Just because I'm resisting the wine doesn't mean I can't appreciate the bouquet.

I may not be a human, but I am a man.

Your hair looks like a haystack ... but I like it.

I could hardly leave in the clothes I came in - what would the neighbors think?

Bella: I love you. Edward: You are my life now.

What am I going to do with you? Yesterday I kiss you, and you attack me! Today you pass out on me!

You're worried, not because you're headed to meet a houseful of vampires, but because you think those vampires won't approve of you, correct?

It seems I'm going to have to tamper with your memory.

If you let anything happen to yourself - anything at all - I'm holding you personally responsible.

They gave you a few transfusions. I didn't like it - it made you smell all wrong for a while.

Bella: You stole a car? Edward: It was a good car, very fast.

Bella: Edward I honestly can't dance! Edward: Don't worry silly. I can.

Twilight, again. Another ending. No matter how perfect the day is, it always has to end.

Bella's Best Lines:

Stupid, shiny Volvo owner.

I thought you were supposed to be pretending I don't exist, not irritating me to death.

And how long have you been seventeen?

I fall down a lot when I run.

I do have some trouble with incoherency when I'm around him.

Sometimes it seems like you're trying to say goodbye when you're saying something else.

I'm absolutely ordinary - well, except for bad things like near-death experiences and being so clumsy that I'm almost disabled.

His eyes did that unfair smoldering thing again.
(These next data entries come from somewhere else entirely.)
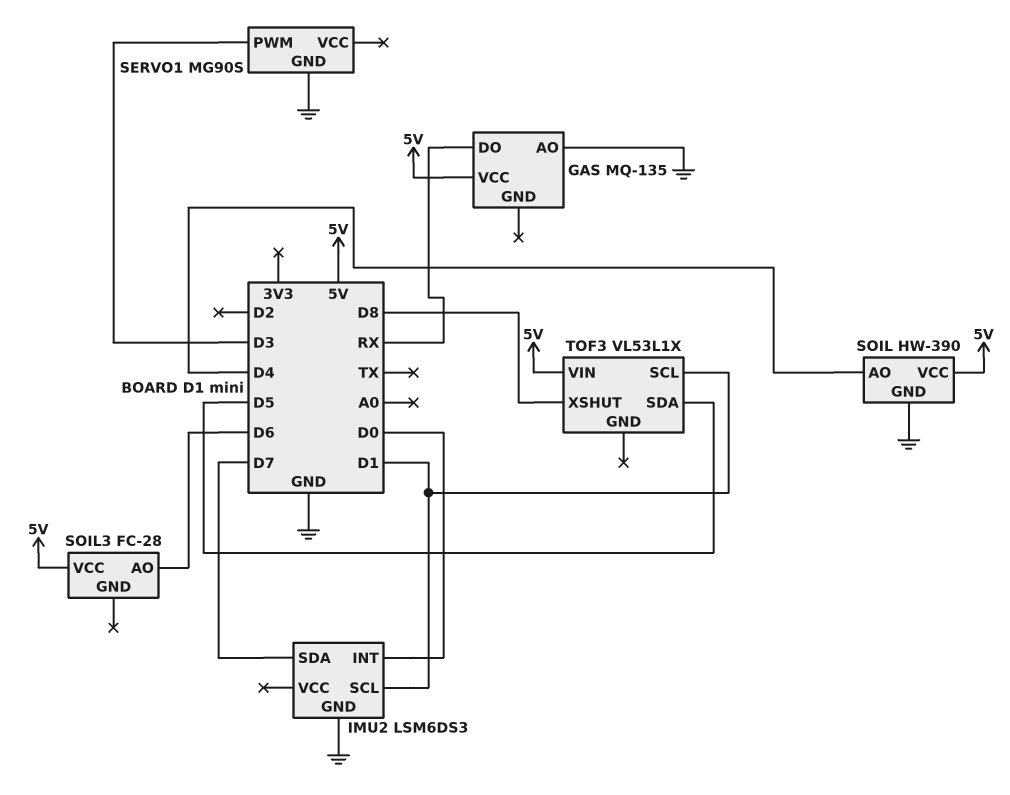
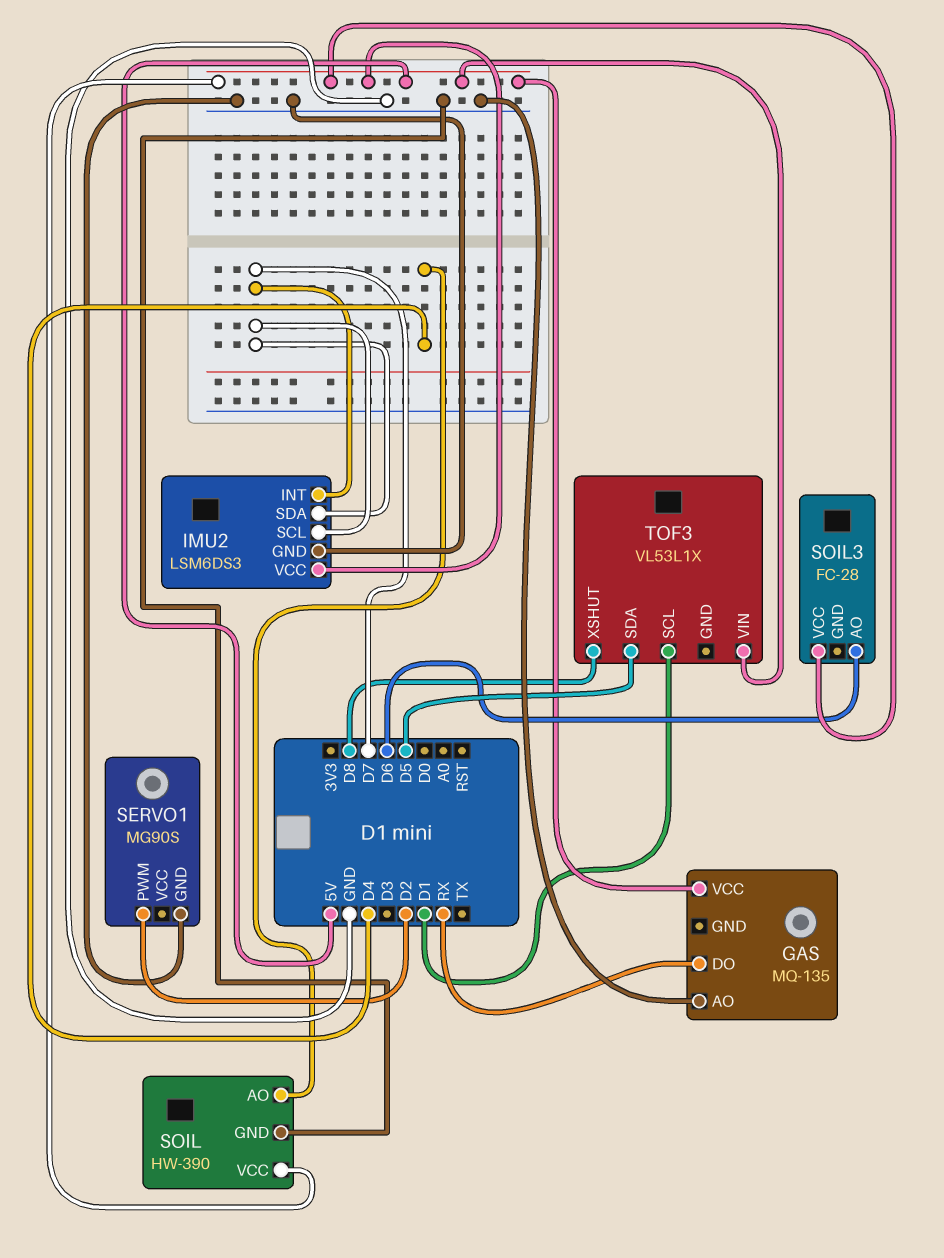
IMU2 pin INT: D0 -> D7
IMU2 pin SCL: D1 -> D7
IMU2 pin VCC: none -> 5V
SERVO1 pin PWM: D3 -> D2

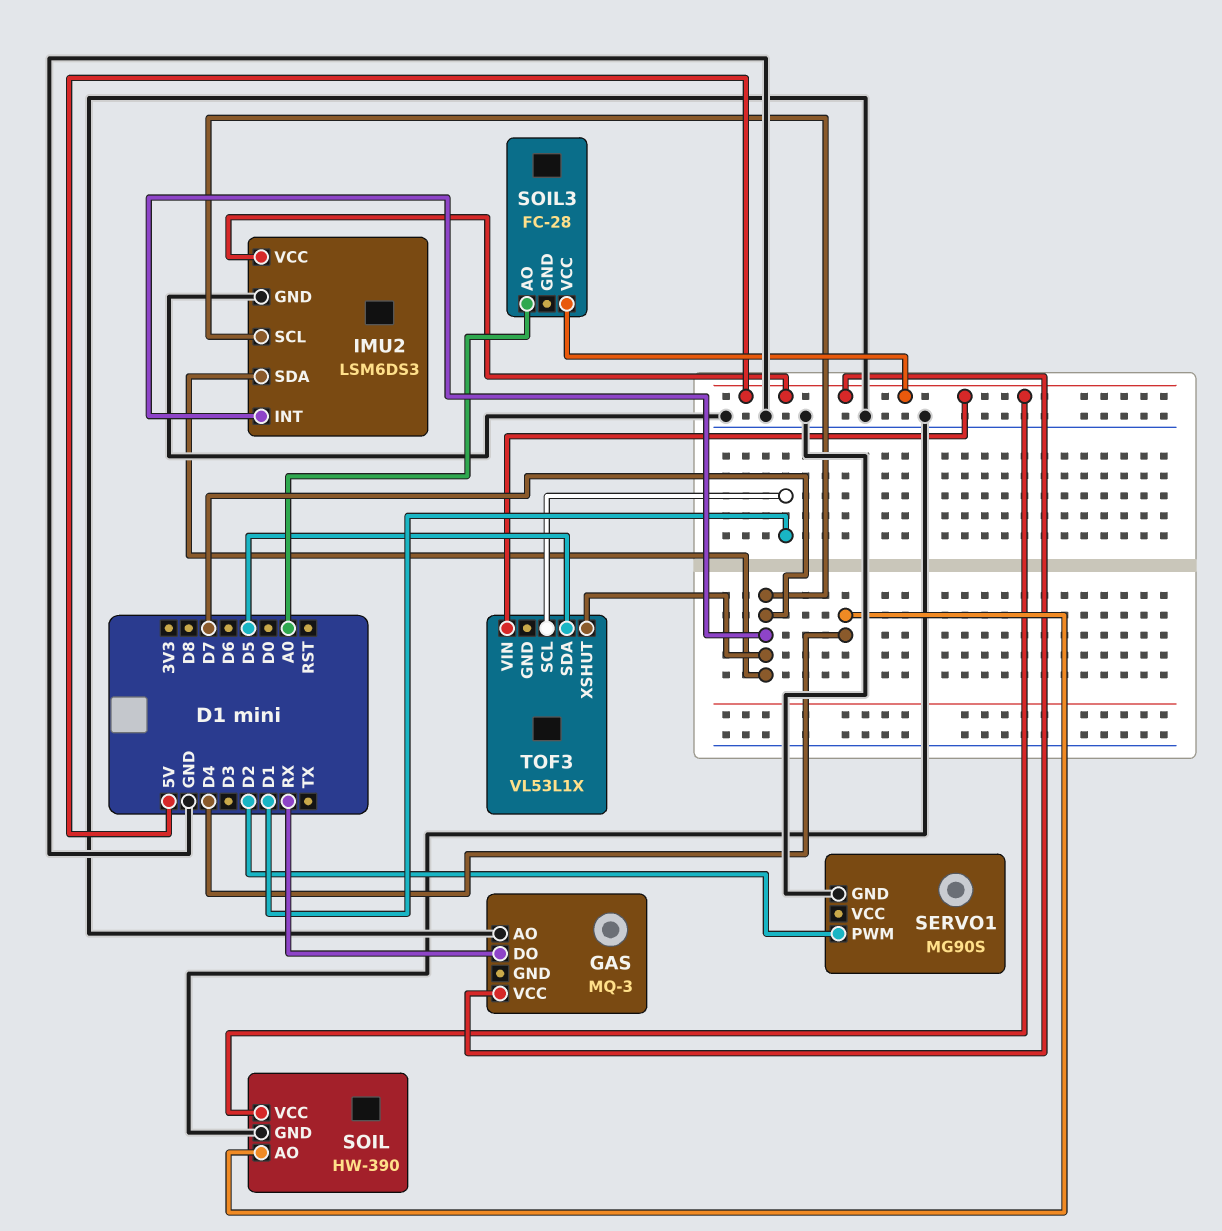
GAS: MQ-135 -> MQ-3
SOIL3 pin AO: D6 -> A0
TOF3 pin XSHUT: D8 -> D7

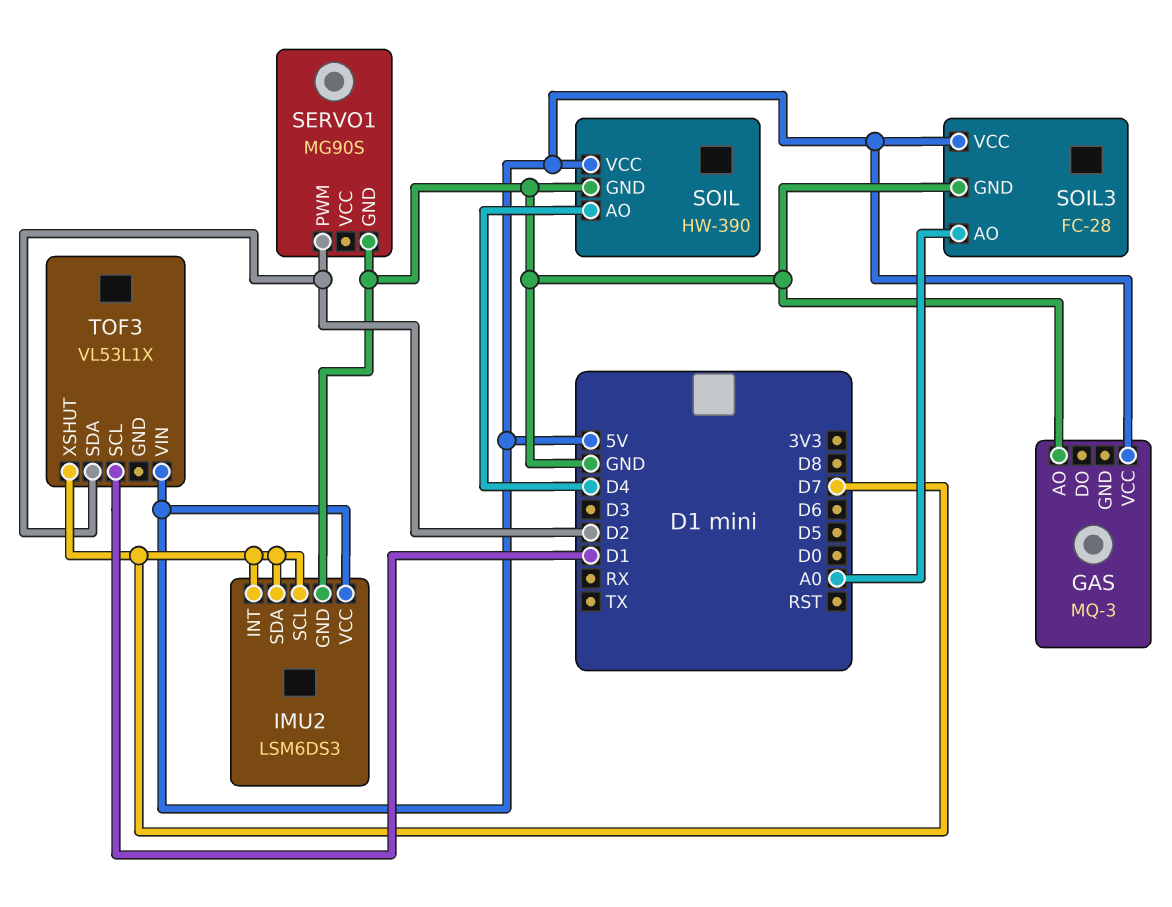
GAS pin DO: RX -> none
SOIL3 pin GND: none -> GND
TOF3 pin SDA: D5 -> D2

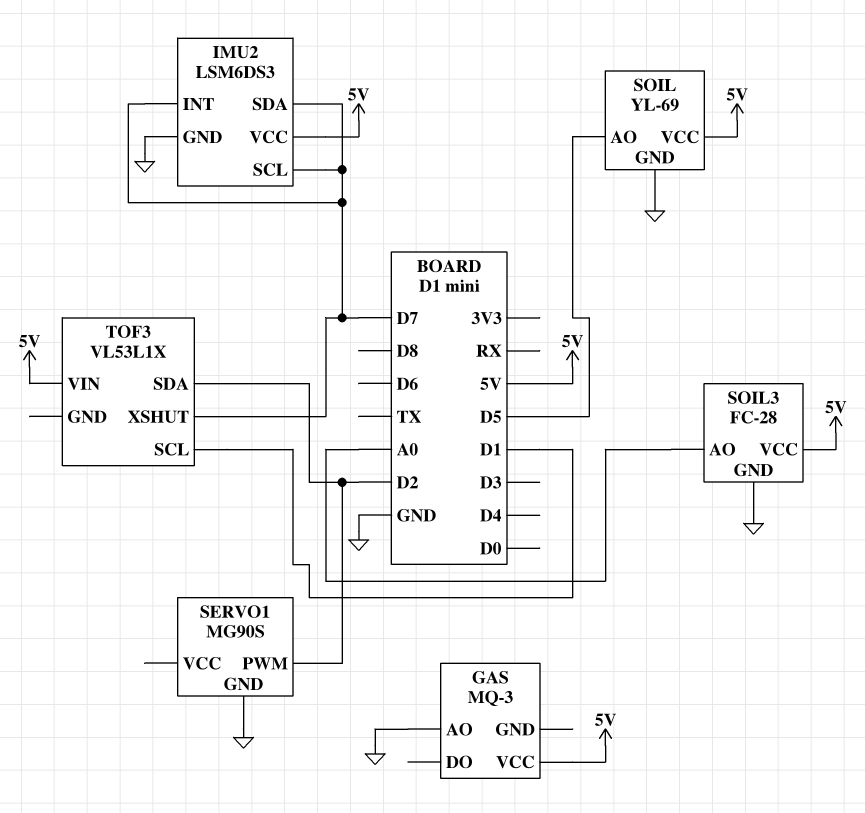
SOIL: HW-390 -> YL-69
SOIL pin AO: D4 -> D5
Did they know that I knew? Was I supposed to know that they knew that I knew, or not?

My decision was made, made before I'd ever consciously chosen, and I was committed to seeing it through. Because there was nothing more terrifying to me, more excruciating, than the thought of turning away from him.

Edward: I was thinking, while I was running ... Bella: About not hitting trees, I hope.

It's an off day when I don't get somebody telling me how edible I smell.

I need another human minute.

Vampires like baseball?

Edward: Now, what exactly are you worrying about? Bella: Well, um, hitting a tree - and dying. And then getting sick.

It would be nice if I could find just one thing you didn't do better than everyone else on the planet.

Don't I taste as good as I smell?

I was not finished kissing you. Don't make me come over there.

Are you tired of having to save me all the time?

A man and woman have to be somewhat equal ... as in, one of them can't always be swooping in and saving the other one. They have to save each other equally.

You are my life. You're the only thing it would hurt me to lose.

I'm not coming over anymore if Alice is going to treat me like Guinea Pig Barbie when I do.

In what strange parallel dimension would I ever have gone to prom of my own free will?

Other Best Lines:

Jake: You wouldn't happen to know where I could get my hands on a master cylinder for a 1986 Volkswagen Rabbit?

Mike: He looks at you like ... like you're something to eat.

Alice: It sounded like you were having Bella for lunch, and we came to see if you would share.

Renee: Try to be more careful when you walk, honey, I don't want to lose you.

Now, aren't you just dying to read this literary treasure?


Jonathan G. Reinhardt said...


Though I have met people I wanted to ask, "And how long have you been seventeen?"

Usually, their biological age is somewhere in the early forties and they're now a) wearing their teenage daughter's clothes and shouldn't or b) just bought a new sportscar and started wearing band t-shirts.

Perhaps we should send SMeyers some books by Oscar Wilde.

Stephanie said...

Darn. Does that mean I should quit wearing my Aerosmith t-shirt?


I love Oscar Wilde. I do think he and SMeyer have something in common--I laugh out loud when I read them both; it's just that I laugh for very different reasons.